A great deal can go wrong during an awards show, but a guest assaulting a host crosses too many lines, writes The Drum founder Gordon Young. Here’s what the Oscars should have done, and what should happen next.
What would I have done if a nominee had got up and hit one of our hosts midway through one of The Drum Awards? To be honest, my first reaction would have been to call security and have them chucked out.
Several years ago at The Drum Roses awards, we were confronted with a similar incident. That year, Phill Jupitus was hosting the event for us in Manchester.
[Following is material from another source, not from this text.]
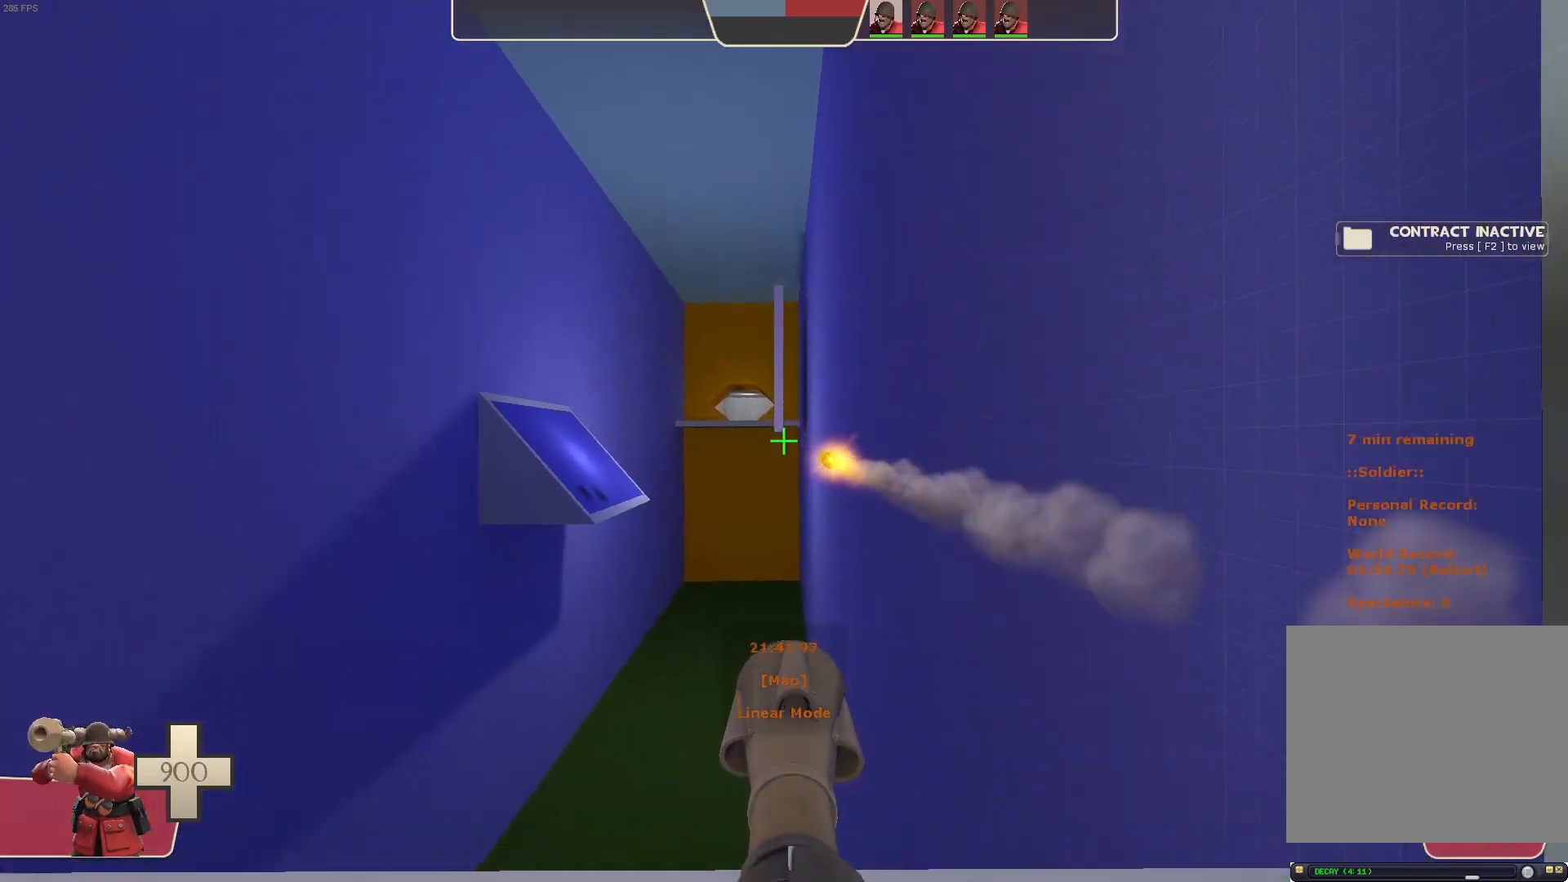
Gameplay with a controller (Xbox layout); each line is a JSON object with the inputs held at the frame after it. "events" lists button and stick changes between this image and that frame as [ms after this image, input, new state], when the widget could be followed in between. Not read: A B L3 R2 R3 SELECT START X.
{"buttons": [], "left_stick": "up", "right_stick": "center", "events": [[33, "right_stick", "right"], [67, "left_stick", "right"], [233, "left_stick", "up"], [333, "right_stick", "center"]]}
Jupitus is a comedian who, like Oscar host Chris Rock, has a sense of humor that tends to toe the line.
He was being heckled, and I can’t remember what Jupitus said as a put-down, but it involved the heckler’s girlfriend and his dog.
The heckler was enraged. Moments later he was up on stage squaring up to Jupitus across the podium. There was no violence. But the intent seemed to be there. So security was called and he was thrown out.
Like Rock, Jupitus handled the aftermath like a professional. Commenting on how his assailant looked a bit like him, Jupitus told our crowd: “That was a bit like arguing with your shaving mirror.”
It turned out to be a bad night for the man. Unlike Will Smith, he was not later seen dancing at Manchester’s equivalent of a Vanity Fair afterparty.
In fact, from what I hear, his employers – who were at his table – sacked him, and his girlfriend – who was also there – left him.
Somehow it got worse. He seemed to get into an altercation outside the hotel and then got himself arrested. He basically lost his girlfriend and job and was arrested all the space of 20 minutes or so.
Now I appreciate there are differences between our attendee and Smith. But to me, it is a surprise his actions seem consequence-free.
There is no doubt Rock’s joke was offensive. To make fun of Smith’s wife on the grounds of how an illness affected her looks was out of order.
But storming a stage during a global live broadcast and assaulting the host was disproportionate. Had I been running the show, I would have had him removed. This, after all, is how anyone else would have been treated.
But what now for Smith? As well as apologizing to the Academy, whose show he disrupted and the other winners he overshadowed, he should now say sorry to Rock.
The joke was terrible, but Smith (who has mentored comedians) knows that pushing boundaries is what they are there to do. If he fails to say sorry there must be an argument for rescinding his Oscar.
Surely hitting people for telling a terrible joke is not part of the values they represent.